──────── 原文 ────────
二战全景纪实
1927年5月,冯玉祥与奉军激战于河南,占领洛阳,6月与北伐军会师中原。
到1928年七八月间,冯玉祥已拥有9个方面军、40万人,在新军阀中力量最大。
8月,他到南京就任行政院副院长兼军政部长。
蒋介石为了削减冯玉祥和其他新军阀的力量,于1929年1月召开编遣会议。
冯玉祥因与蒋介石意见不一,也得不到其他军阀的支持,2月份以养病为名离开南京。
1930年5月,冯玉祥与阎锡山、李宗仁组成讨蒋军,爆发了蒋、冯、阎中原大战。
冯进军顺利,很快占领了洛阳、郑州、开封等战略要地。
但在蒋介石拉拢下,张学良通电拥蒋,并率军入关,使反蒋战争很快失败,冯玉祥苦心经营了20年的军队陷入瓦解,残部退入山西后被张学良改编为第29军,由宋哲元当军长。
冯玉祥潜入山西汾阳峪道河隐居。
在此,他做了痛苦的思考和总结,重新与共产党人建立了联系,请人讲社会主义和唯物辩证法。
“九·一八事变”爆发后,他忧国忧民,心急如焚,为抗日到处奔走呼号,高喊“战则生存,和则灭亡”。
10月21日发表通电,提出抗日救国13项主张。
1932年1月淞沪战争开始,他兴奋欲狂,积极支持抗战,并表示自己要带领敢死队到前方杀敌。
但因蒋介石坚决不准抗日,他怀着愤懑心情,于1932年2月到泰山隐居。
冯玉祥在泰山期间回首往事,感慨万千,他深深地认识到,抗日必先倒蒋,只有打倒蒋介石,才有实现抗战的可能。
14。悲歌又一曲(3)14。悲歌又一曲(3)
为此,他数次派人到广州与胡汉民、陈济棠、李宗仁、白崇禧等接洽,进行抗日反蒋活动。
汪精卫为了拉拢他,请他担任内政部长,他坚辞不就。
汪精卫从北京南下路过山东要与他会晤,他也不予理睬。
他离开泰山时,对国联调查团的报告发表了坚决反对的谈话,并和李烈钧、程潜等15人通电全国指责报告书的谬误,要求南京政府“于政策要有坚决之转变,放弃不抵抗主义及依赖国联之谬想,速解人民束缚,切实与人民合作,全国动员,以抗暴日,而复失地”。
冯玉祥将军虽然有一颗抗日心,但对蒋介石未产生任何影响。
这使他认识到,没有实力是不行的。
这时,其部将宋哲元担任了察哈尔省主席。
──────── 条目列表 ────────
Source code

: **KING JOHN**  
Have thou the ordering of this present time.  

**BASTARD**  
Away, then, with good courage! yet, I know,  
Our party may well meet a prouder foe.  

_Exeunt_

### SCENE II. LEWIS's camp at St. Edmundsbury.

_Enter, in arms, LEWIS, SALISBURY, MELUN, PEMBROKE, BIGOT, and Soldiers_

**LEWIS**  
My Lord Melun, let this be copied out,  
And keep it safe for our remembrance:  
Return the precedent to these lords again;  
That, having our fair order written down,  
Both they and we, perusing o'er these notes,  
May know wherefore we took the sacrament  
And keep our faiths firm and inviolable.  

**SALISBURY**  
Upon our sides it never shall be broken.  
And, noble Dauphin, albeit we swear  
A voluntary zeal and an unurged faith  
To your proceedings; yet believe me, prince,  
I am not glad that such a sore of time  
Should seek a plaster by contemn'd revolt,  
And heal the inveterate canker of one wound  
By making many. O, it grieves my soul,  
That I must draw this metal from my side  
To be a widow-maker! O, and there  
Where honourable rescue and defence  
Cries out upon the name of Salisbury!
────────
练习题目 =
1) 根据关于冯玉祥的原文,1928年七八月间冯玉祥拥有多少兵力?
2) 接着写关于冯玉祥的原文,从其最后一句之后续写下去。

各题答案 =
1) 9个方面军、40万人。

2)
察省地处偏远,易于开展活动,他遂于1932年10月9日到达张家口,开始进行抗战准备工作,并决心与共产党合作。
1933年1月,共产党派宣侠父、张存实等来到张家口,帮助冯玉祥策划抗日具体计划。
当时,从辽宁、吉林、黑龙江、热河四省退下来的军队和察哈尔、山西的军队加在一起,足有20余万人,组织起来可以打几个大仗,但又苦于没钱。
正巧,朱庆澜在北平成立了一个东北抗日军后援会,并在上海、北京等地募了些款子。
听说冯玉祥将军的抗日同盟军万事俱备,只差钱粮,便派人送去十万现洋。
这时,冯玉祥的老部下、共产党员吉鸿昌将军也来到察哈尔。
吉鸿昌一见到老首长,不由跪在地上大哭起来。
他为国难当头,政府不抵抗而伤心。
他向冯玉祥表示,此次来找老首长不为别的,只为抗日。
他愿把一腔热血洒在抗日战场上,以死报效祖国。
冯玉祥被吉鸿昌的赤诚感动得热泪盈眶,他拉起吉鸿昌说:“没说的,咱们同心协力干,你就担任前敌总指挥吧!
”
冯玉祥又致电两广、上海的将领和国民党中央委员,陈述抗日决心,请求募捐支援。
蒋介石和汪精卫对冯玉祥的抗日言行非常不满。
便玩弄权术,以国民党中央执行委员会的名义电请冯玉祥去南京“商谈国是”。
冯立即予以拒绝,复电说:“榆关已失,热河告急,外交折冲,早陷绝境,此诚全国奋起抗战之时,希国民政府立即动员抗战。”
并提出12条建议,作为最后呼呈。
蒋介石见冯玉祥拒绝入京,又派王法勤、黄少谷去张家口访冯,并以监察院长、黄河水利委员会委员长等职相许。
但冯不上蒋介石“调虎离山”的圈套,向来人明确表示:“蒋介石如果决心抗日,当然可以合作,根本谈不到做官问题。”
“谁要是亲日妥协,谁就是我的敌人,决无合作的可能!
”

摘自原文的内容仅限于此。